Apoyé los codos
en la ventanilla del viejo vagón. Amanecía y el tren nocturno
continuaba con calma su camino hacia el sur. Las primeras luces
empezaron a dibujar la silueta de los olivares y los pueblos, que
dentro de unas horas mancharían de blanco las abruptas faldas de la
sierra. Yo respiraba aquel aire y aquel paisaje tan impreso en mi
imaginario como desconocido.
Se abrió la puerta corredera de uno de
los compartimentos y apareció una chica de pelo claro y revuelto, en
camiseta y descalza. Desvié la vista con falso pudor y, al pasar a
mi altura, esbozó un buenos días que se quedó atascado en sus
adormecidas cuerdas vocales. La respondí con un tono más alto,
perdiendo sin querer la discreción que pretendía. Cuando me dio la
espalda observé de reojo cómo atravesaba el tramo de pasillo que le
separaba del lavabo. Se encerró y yo fingí volver a sumergirme en
la contemplación del paisaje, aunque en realidad estaba esperando a
que la chica saliese de nuevo. Tardó bastante, y en aquel intervalo
me fui perdiendo un buen jirón de amanecer.

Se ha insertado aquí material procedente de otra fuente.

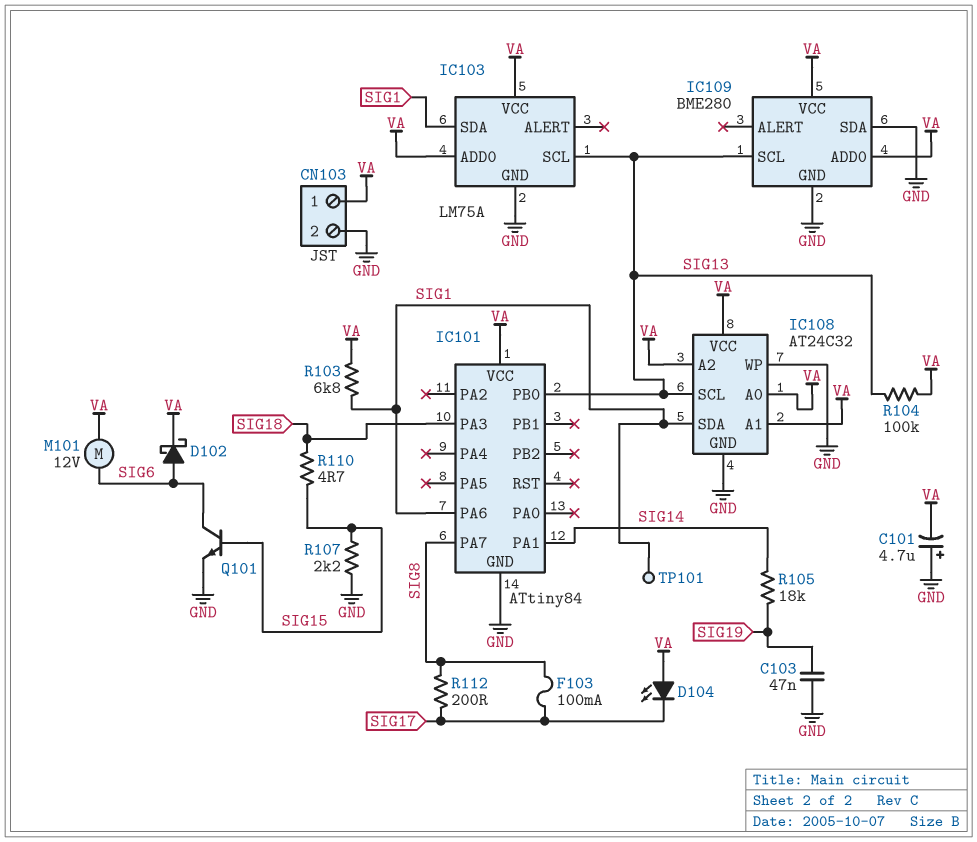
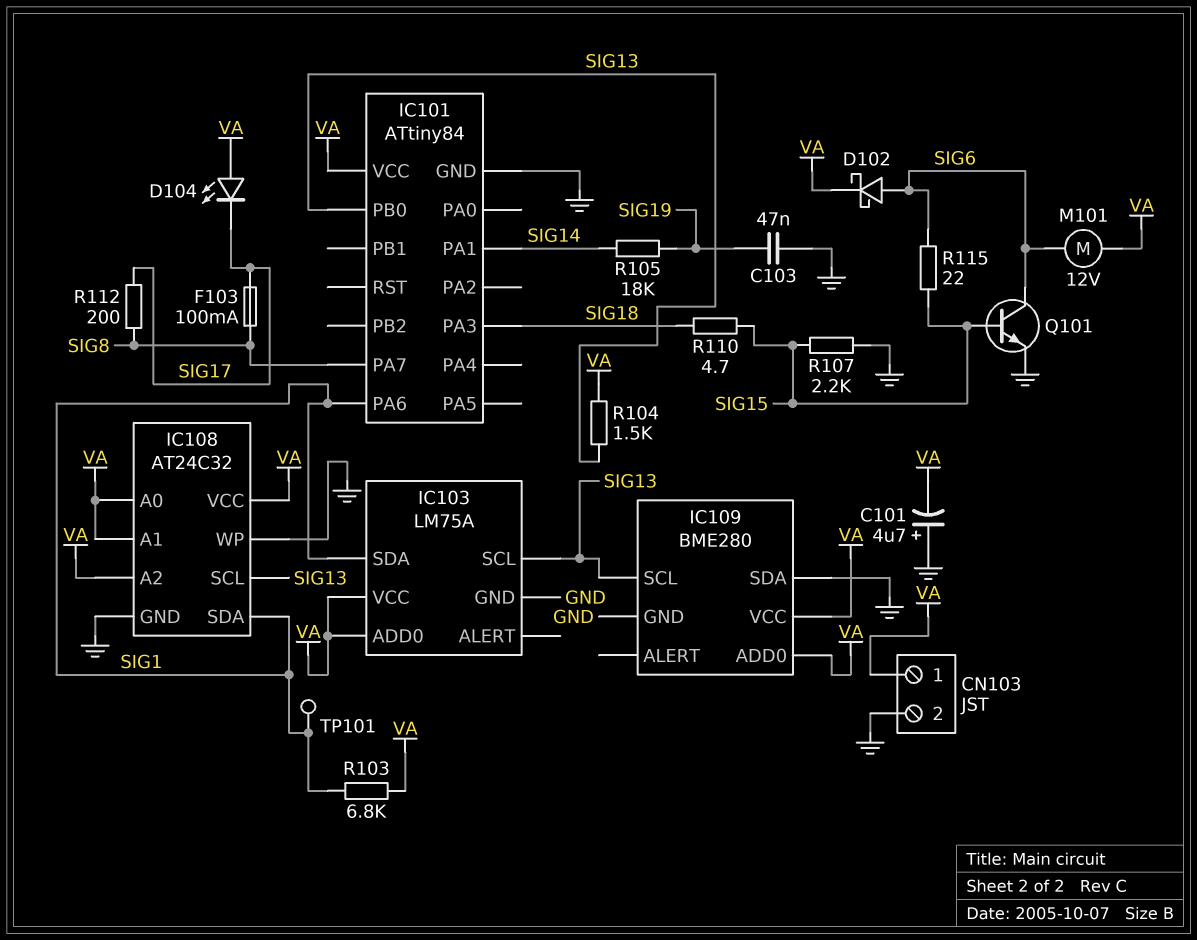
R104: 100k (SIG13, VA) -> 1.5k (SIG13, VA)
R115: none -> 22 (SIG6, SIG15)

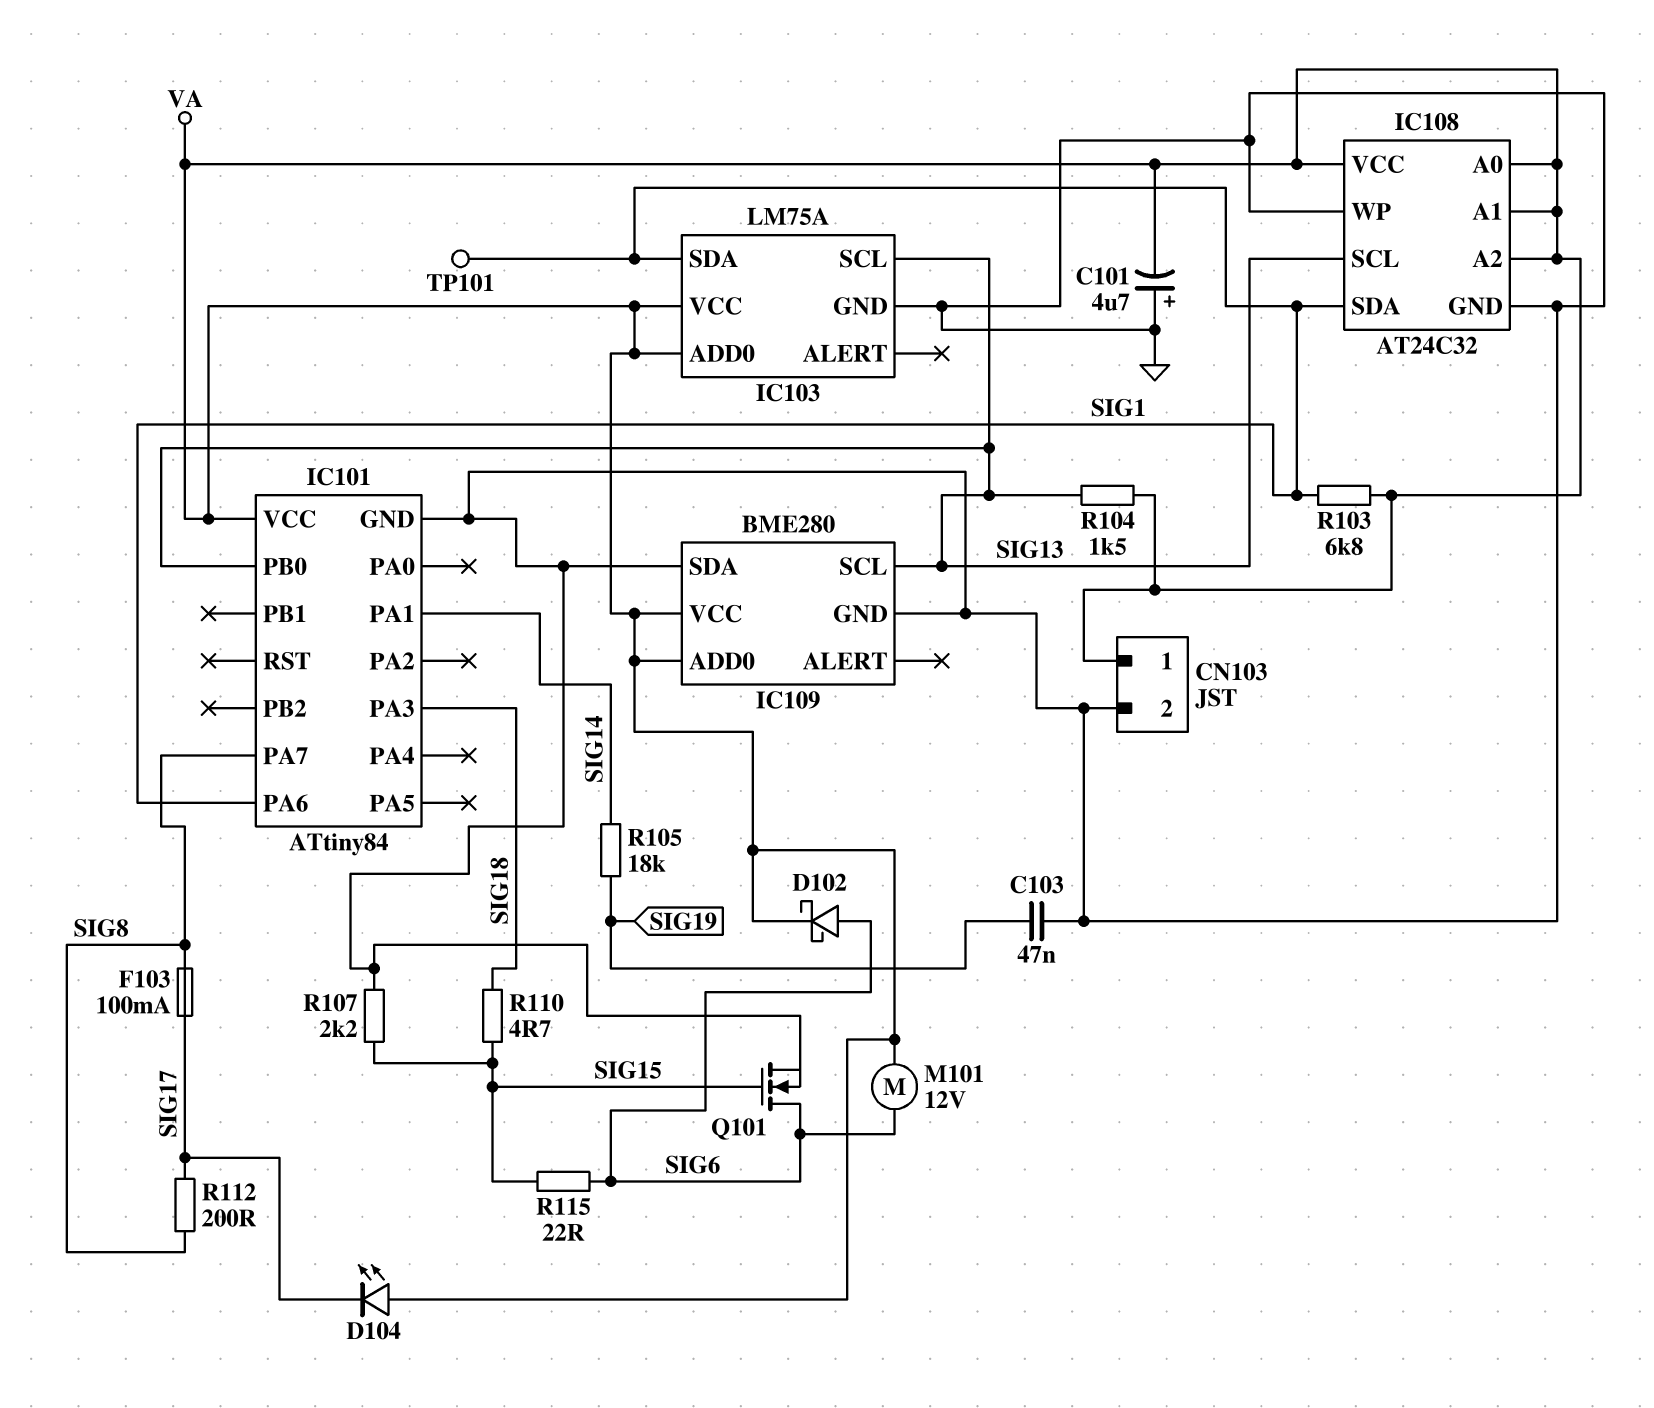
Q101: NPN (B SIG15, C SIG6, E GND) -> NMOS (G SIG15, D SIG6, S GND)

Cuando volvió a abrirse la puerta del
lavabo, había otras dos chicas esperando y el sol ya me iluminaba el
rostro. Esta vez la miré francamente a los ojos. Ella, la cara
lavada y el pelo rubio casi blanco recién cepillado, me sonrió y,
cuando nos cruzamos, me rozó con los senos, y entonces mi cuerpo se
decidió a seguirla como antes lo había hecho mi mirada.